- VHS cover
- Directed by: Peter Medak
- Written by: Peter Nichols (play/screenplay)
- Produced by: David Deutsch
- Starring: Alan Bates Janet Suzman Peter Bowles Joan Hickson Sheila Gish
- Cinematography: Ken Hodges
- Edited by: Ray Lovejoy
- Production company: Domino
- Distributed by: Columbia Pictures
- Release dates: May 1972 (London-Premiere); 4 June 1972 (NYC);
- Running time: 106 minutes
- Country: United Kingdom
- Language: English

= A Day in the Death of Joe Egg (film) =

1972 film by Peter Medak

A Day in the Death of Joe Egg is a 1972 British black comedy film directed by Peter Medak, and starring Alan Bates and Janet Suzman. It is based on the play of the same name by Peter Nichols.

==Plot==
Christmas is fast approaching, and British schoolteacher Bri is bitter and vexed upon seeing his classroom of schoolboys loudly talking and interrupting him. He forces them to put their hands on their heads and sit there in silence well after the dismissal bell has sounded, whereupon he has a fantasy of a nude blonde woman, makes a Freudian slip comment about breasts, and mischievously flees the school in his ageing vehicle (while still leaving the schoolboys sitting there, never dismissing them), returning home to spend the holiday with his family.
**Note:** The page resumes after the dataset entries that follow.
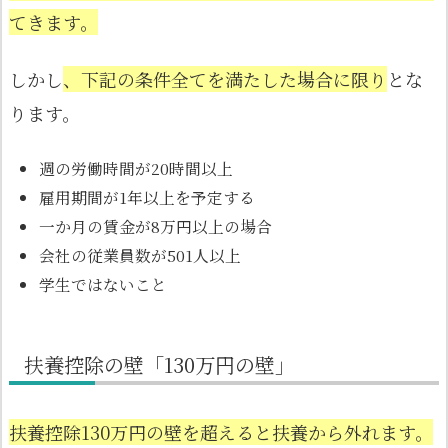
てきます。
しかし
、下記の条件全てを満たした場合に限り
とな
ります。
週の労働時間が20時間以上
雇用期間が1年以上を予定する
一か月の賃金が8万円以上の場合
会社の従業員数が501人以上
学生ではないこと
扶養控除の壁「130万円の壁」
扶養控除130万円の壁を超えると扶養から外れます。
He plays a playful prank on Sheila, his wife, taping a fake rubber spider to his face. Sheila is an eccentric, ditzy housewife who collects a wide assortment of domestic pets, including guinea pigs, a Siamese cat and two parakeets. The couple's quirky banter becomes increasingly frenzied and bizarre, and when they enter the back room of their home, it's revealed that they have an adolescent daughter, Josephine (affectionately called "Joe Egg" and "Jo"). Josephine had some unexplained form of severe intellectual disability, unable to walk, use the toilet or speak to anybody. A flashback to a trip at the beach reveals that Sheila had a narrow pelvic opening, resulting in a risky and troublesome birth.

Bri and Sheila pretend to be Josephine back and forth in order to fantasize a facsimile of a conversation with her. Josephine urinates, and as Bri has to change her, he begs her to say something to him, while Sheila talks to herself casually. The couple is increasingly distracted by their myriad sexual games at home, coupled with nosy neighbours and Josephine's doctors and nurses. Bri worries that Josephine is "fat" and "jaundiced", and wonders about the long-term state of her health. He and Sheila increasingly rely on dark humour to make their pain bearable.
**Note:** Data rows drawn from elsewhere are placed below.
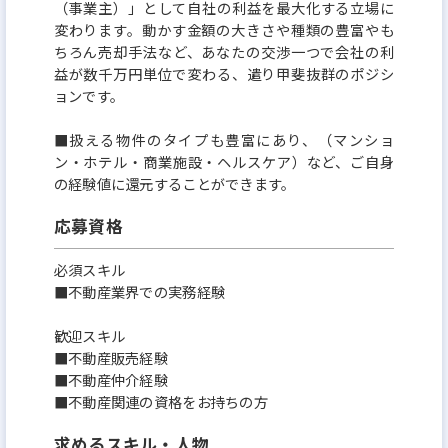
（事業主）」として自社の利益を最大化する立場に
変わります。動かす金額の大きさや種類の豊富やも
ちろん売却手法など、あなたの交渉一つで会社の利
益が数千万円単位で変わる、遣り甲斐抜群のポジシ
ョンです。
■扱える物件のタイプも豊富にあり、（マンショ
ン・ホテル・商業施設・ヘルスケア）など、ご自身
の経験値に還元することができます。
応募資格
必須スキル
■不動産業界での実務経験
歓迎スキル
■不動産販売経験
■不動産仲介経験
■不動産関連の資格をお持ちの方
求めるスキル・人物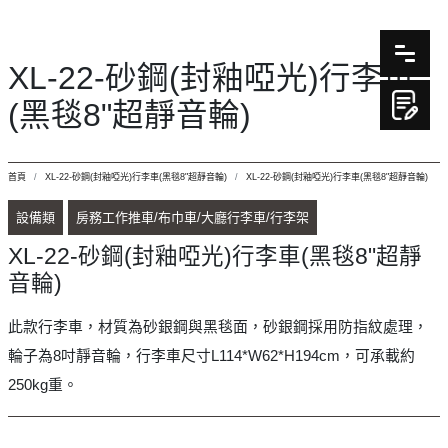
XL-22-砂鋼(封釉啞光)行李車
(黑毯8"超靜音輪)
首頁
XL-22-砂鋼(封釉啞光)行李車(黑毯8"超靜音輪)
XL-22-砂鋼(封釉啞光)行李車(黑毯8"超靜音輪)
設備類
房務工作推車/布巾車/大廳行李車/行李架
XL-22-砂鋼(封釉啞光)行李車(黑毯8"超靜
音輪)
此款行李車，材質為砂銀鋼與黑毯面，砂銀鋼採用防指紋處理，
輪子為8吋靜音輪，行李車尺寸L114*W62*H194cm，可承載約
250kg重。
As they consider Josephine's quality of life, at one point they even contemplate euthanasia, while neighbours and friends point out the potential merits of committing the girl to a nursing home. As Josephine becomes terminally ill and close to death, Sheila suspects that Bri may have something to do with it. They struggle to hold their family together, along with a close-knit group of wacky friends and relatives, while Josephine languishes at home. When Josephine eventually survives, Sheila finally realizes the mental toll the whole ordeal has had on Bri, and she admits quietly to him her plans to leave the girl in a residential hospital forever, hoping to have a second honeymoon with her husband. Bri flees the house with a suitcase that morning, boarding a train for London, which he falls asleep on. Sheila wanders their home talking to each of her pets, then kissing Josephine, before she strips naked and climbs back into bed alone.

==Cast==
- Alan Bates as Bri
- Janet Suzman as Sheila
- Peter Bowles as Freddie
- Sheila Gish as Pam
- Joan Hickson as Grace
- Elizabeth Robillard as Jo
- Murray Melvin as the Doctor
- Fanny Carby as the Nun
- Constance Chapman as the Moonrocket Lady
- Elizabeth Tyrell as the Midwife
- Jean Marsh as Mother in Toy Store (Uncredited)

==Release==

===Home media===
The film was released for the first time on DVD by SPHE on 4 March 2011.

==Reception==
Variety called it "a superior black comedy-drama" and commended Medak's direction, Bates and Suzman's performances, and the pace. Vincent Canby of The New York Times commended the film's humor, script, and Bates' and Suzman's performances. Dennis Schwartz from Ozus' World Movie Reviews rated the film a grade B+, writing "an uncomfortable but provocative film about the fate of an unwanted helpless child. It's a glum film that's not for everyone. But it's easy to admire for its realism."

Stanley Kauffmann of The New Republic described A Day in the Death of Joe Egg as a 'faulty but intelligent and interesting picture'.